• r2-46-10
    Fragment of anthemion, overview. (©Archaeological Exploration of Sardis/President and Fellows of Harvard College)
  • r2-46-20
    Fragment of anthemion. Detail of upturned tripartite lotus. (©Archaeological Exploration of Sardis/President and Fellows of Harvard College)

Fragment of Anthemion

Date
530-520 BC, Late Lydian (Persian)
Sardis or Museum Inv. No.
NoEx66.014
Material
Marble, Stone
Object Type
Sculpture
Sculpture Type
Stele
Site
Sardis
Findspot
Ploughed up by a bulldozer near Lydian graves E of road to AT and S of Şeytan Dere (BASOR 186, 37f.).
Description

Fragment of a stele with lotus-volute finial (anthemion).The general type is made clear by the stele Cat. 45 (Figs. 148-149; and a closely comparable fragment from Daskylion (Fig. 152). Preserved is the central part of the finial and the broad raised band which separates the finial from the shaft. In the center there is a downward-pointed tripartite lotus with fine outlining incisions on the chalice and leaves, flanked by two volutes with raised borders ending in broad leaf-like shapes. Most of the l. volute is lost, but the r. has its eye with a six-rayed star or rosette. In the corner between the “leaf” end of the volute and the inner volute is a small leaf.

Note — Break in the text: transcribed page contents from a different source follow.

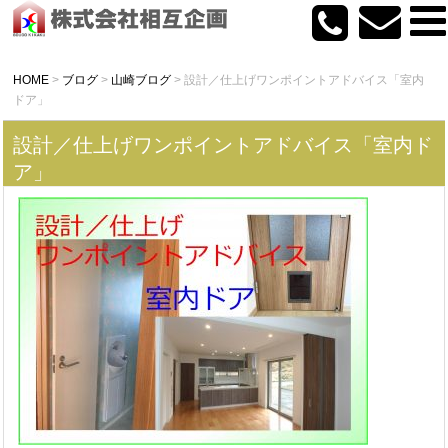
HOME
>
ブログ
>
山崎ブログ
>
設計／仕上げワンポイントアドバイス「室内
ドア」
設計／仕上げワンポイントアドバイス「室内ド
ア」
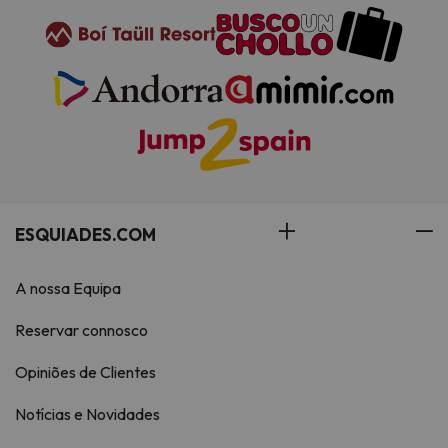
ESQUIADES.COM
A nossa Equipa
Reservar connosco
Opiniões de Clientes
Notícias e Novidades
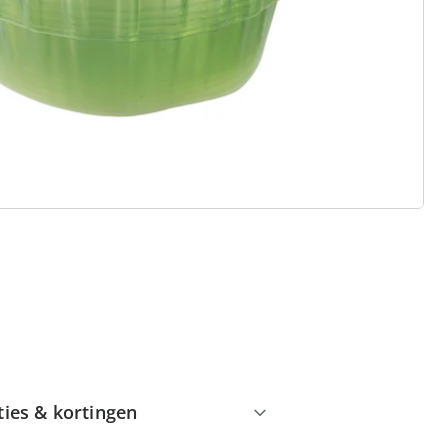
 redenen voor
Huis & Comfort”
Gratis kopen op rekening
Gratis retour
Geen minimaal bestelbedrag
ties & kortingen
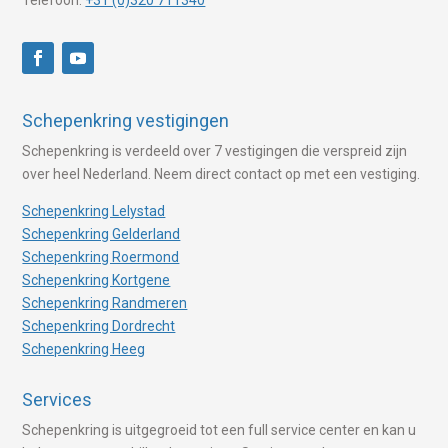
Telefoon:
+31 (0)320 711340
Schepenkring vestigingen
Schepenkring is verdeeld over 7 vestigingen die verspreid zijn
over heel Nederland. Neem direct contact op met een vestiging.
Schepenkring Lelystad
Schepenkring Gelderland
Schepenkring Roermond
Schepenkring Kortgene
Schepenkring Randmeren
Schepenkring Dordrecht
Schepenkring Heeg
Services
Schepenkring is uitgegroeid tot een full service center en kan u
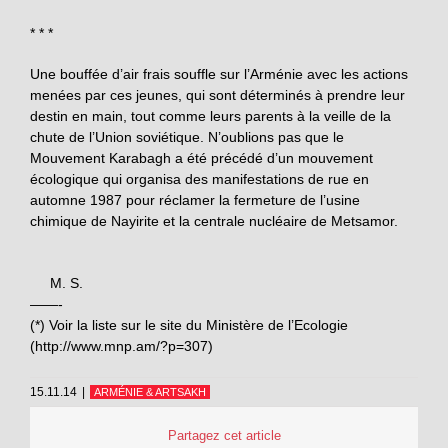
* * *
Une bouffée d’air frais souffle sur l’Arménie avec les actions
menées par ces jeunes, qui sont déterminés à prendre leur
destin en main, tout comme leurs parents à la veille de la
chute de l’Union soviétique. N’oublions pas que le
Mouvement Karabagh a été précédé d’un mouvement
écologique qui organisa des manifestations de rue en
automne 1987 pour réclamer la fermeture de l’usine
chimique de Nayirite et la centrale nucléaire de Metsamor.
M. S.
——-
(*) Voir la liste sur le site du Ministère de l’Ecologie
(http://www.mnp.am/?p=307)
15.11.14
|
ARMÉNIE & ARTSAKH
Partagez cet article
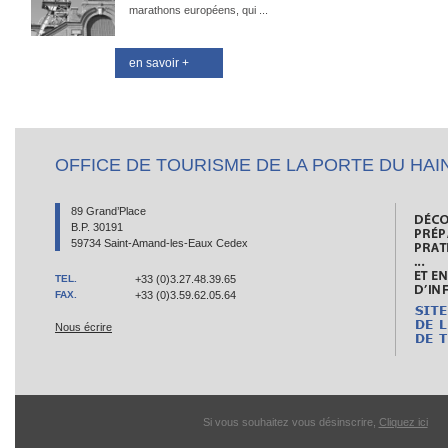
marathons européens, qui ...
en savoir +
OFFICE DE TOURISME DE LA PORTE DU HAI
89 Grand’Place
B.P. 30191
59734 Saint-Amand-les-Eaux Cedex
TEL.
+33 (0)3.27.48.39.65
FAX.
+33 (0)3.59.62.05.64
Nous écrire
Si vous souhaitez vous désinscrire,
Cliquez ici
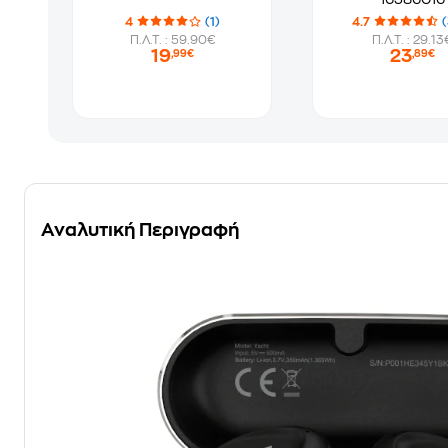
4
(1)
4.7
(
Π.Λ.Τ. : 59.90€
Π.Λ.Τ. : 29.13
19
23
,99€
,89€
Αναλυτική Περιγραφή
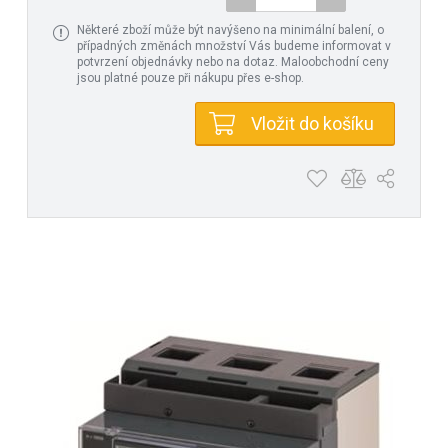
Některé zboží může být navýšeno na minimální balení, o
případných změnách množství Vás budeme informovat v
potvrzení objednávky nebo na dotaz. Maloobchodní ceny
jsou platné pouze při nákupu přes e-shop.
Vložit do košíku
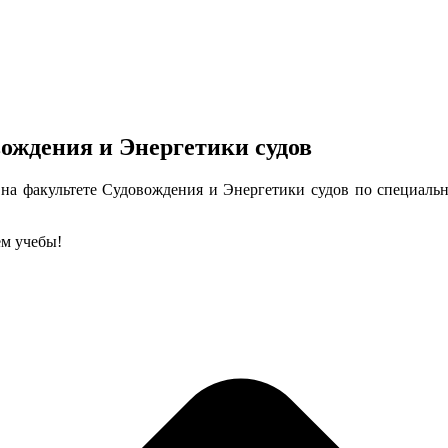
ождения и Энергетики судов
в
на факультете Судовождения и Энергетики судов по специаль
ем учебы!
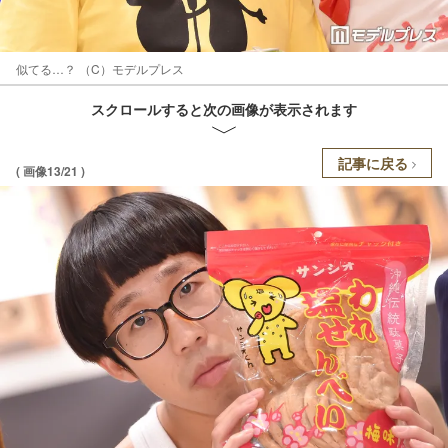
似てる…？ （C）モデルプレス
スクロールすると次の画像が表示されます
記事に戻る
( 画像13/21 )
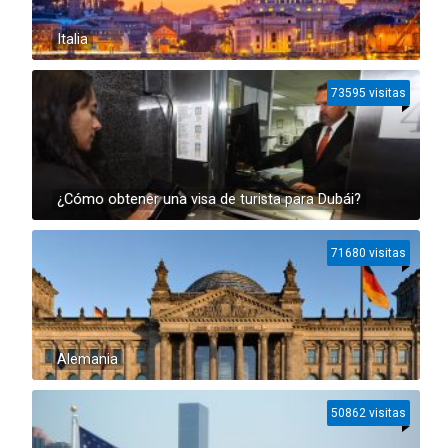
Italia
73595 visitas
¿Cómo obtener una visa de turista para Dubái?
71680 visitas
Alemania
50862 visitas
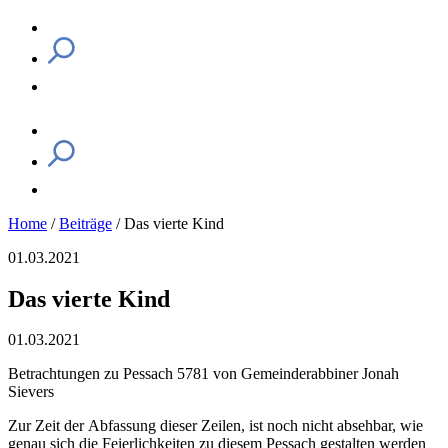
Home
/
Beiträge
/
Das vierte Kind
01.03.2021
Das vierte Kind
01.03.2021
Betrachtungen zu Pessach 5781 von Gemeinderabbiner Jonah
Sievers
Zur Zeit der Abfassung dieser Zeilen, ist noch nicht absehbar, wie
genau sich die Feierlichkeiten zu diesem Pessach gestalten werden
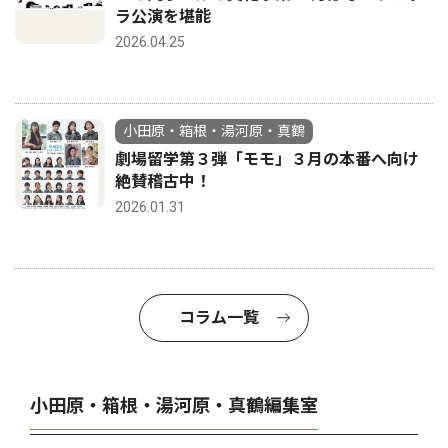
ラ公演を堪能
2026.04.25
小田原・箱根・湯河原・真鶴
劇場留学第３弾「モモ」３月の本番へ向け
絶賛稽古中！
2026.01.31
コラム一覧
小田原・箱根・湯河原・真鶴編集室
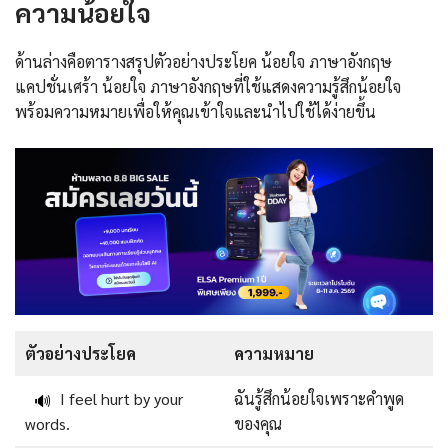
ความน้อยใจ
ด้านล่างคือตารางสรุปตัวอย่างประโยค น้อยใจ ภาษาอังกฤษ
แคปชั่นเศร้า น้อยใจ ภาษาอังกฤษที่ใช้แสดงความรู้สึกน้อยใจ
พร้อมความหมายเพื่อให้คุณเข้าใจและนำไปใช้ได้ง่ายขึ้น
ตัวอย่างประโยค
ความหมาย
I feel hurt by your
ฉันรู้สึกน้อยใจเพราะคำพูด
🔊
words.
ของคุณ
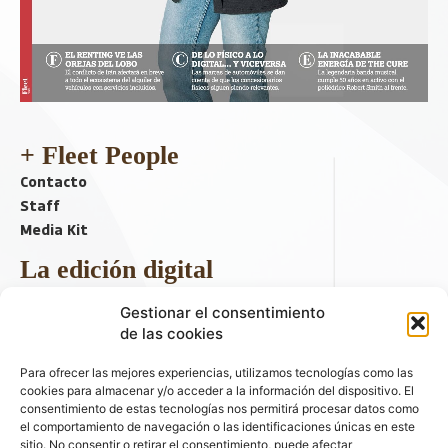
+ Fleet People
Contacto
Staff
Media Kit
La edición digital
Descargar último ejemplar
Gestionar el consentimiento
ir a hemeroteca
de las cookies
+ Contenido en redes sociales
Para ofrecer las mejores experiencias, utilizamos tecnologías como las
cookies para almacenar y/o acceder a la información del dispositivo. El
consentimiento de estas tecnologías nos permitirá procesar datos como
el comportamiento de navegación o las identificaciones únicas en este
sitio. No consentir o retirar el consentimiento, puede afectar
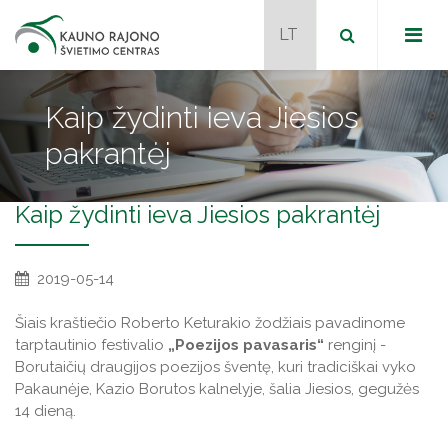
Kaip žydinti ieva Jiesios
pakrantėj
Dokumentai
Kaip žydinti ieva Jiesios pakrantėj
Metodiniai būreliai
Programos
Naudingos nuorodos
2019-05-14
Šiais kraštiečio Roberto Keturakio žodžiais pavadinome
Naujienos
tarptautinio festivalio
„Poezijos pavasaris“
renginį -
Tvarkaraštis
Borutaičių draugijos poezijos šventę, kuri tradiciškai vyko
Naujienos
Pakaunėje, Kazio Borutos kalnelyje, šalia Jiesios, gegužės
Kontaktai
14 dieną.
JPK mokytojai mentoriai
Projektai
Veiklos programos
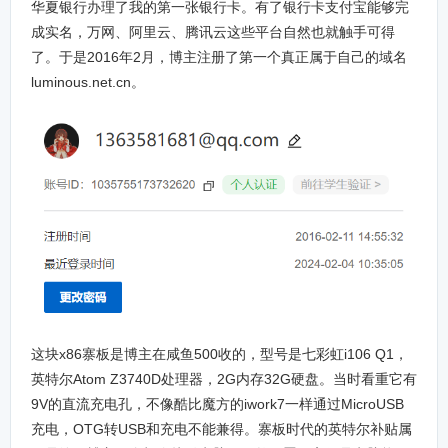
华夏银行办理了我的第一张银行卡。有了银行卡支付宝能够完
成实名，万网、阿里云、腾讯云这些平台自然也就触手可得
了。于是2016年2月，博主注册了第一个真正属于自己的域名
luminous.net.cn。
这块x86寨板是博主在咸鱼500收的，型号是七彩虹i106 Q1，
英特尔Atom Z3740D处理器，2G内存32G硬盘。当时看重它有
9V的直流充电孔，不像酷比魔方的iwork7一样通过MicroUSB
充电，OTG转USB和充电不能兼得。寨板时代的英特尔补贴属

The general arrangement is very similar to the fragment of a stele from Daskylion which has, however, two bands, one as the base for the anthemion, the other as the top profile for its figurative frieze. Borchhardt (Epichorische Reliefs, 173ff., 192, pl. 44:1) dates it before 500 B.C. Only a bit of empty shaft appears below the border on the Sardis fragment. There is no indication whether it did or did not have figurative reliefs. With its sharper, larger lotus, multiple involutions of spirals, and leaf-like lower volutes, Cat. 46 is more developed than Cat. 45. It is simpler than the Daskylion fragment, on which the volutes are even more complicated and the lotus very attenuated. Such thin, “manneristic” lotuses occur in Buschor’s Polycratean group of Samian stelai (Altsamische Grabstelen, 29, fig. 5, Beil. XI-XIII, 530-520 B.C.) and in vase painting on Caeretan hydriae, ca. 530-520 B.C. (e.g. Arias-Hirmer, 1000 Years, 312f., pl. 77 and XXVII, color). The Sardian fragment should date no later than 530-520 B.C.

Condition

Marble, possibly “local”; white, slightly crumbly, reddish discoloration.

Broken on all sides.

Dimensions
P.H. 0.41; P.W. 0.36; D. of relief 0.01.
Comments
See Also
Bibliography
Published: BASOR186, 37-38, fig. 16; Hanfmann, Pediment, 300, pl. 103 a (both illustrations upside down); Hanfmann, Stelai, 37, 41, 44, fig. 2 (H-47); Hanfmann, Anthemion Stelae, 602-603, fig. 14a.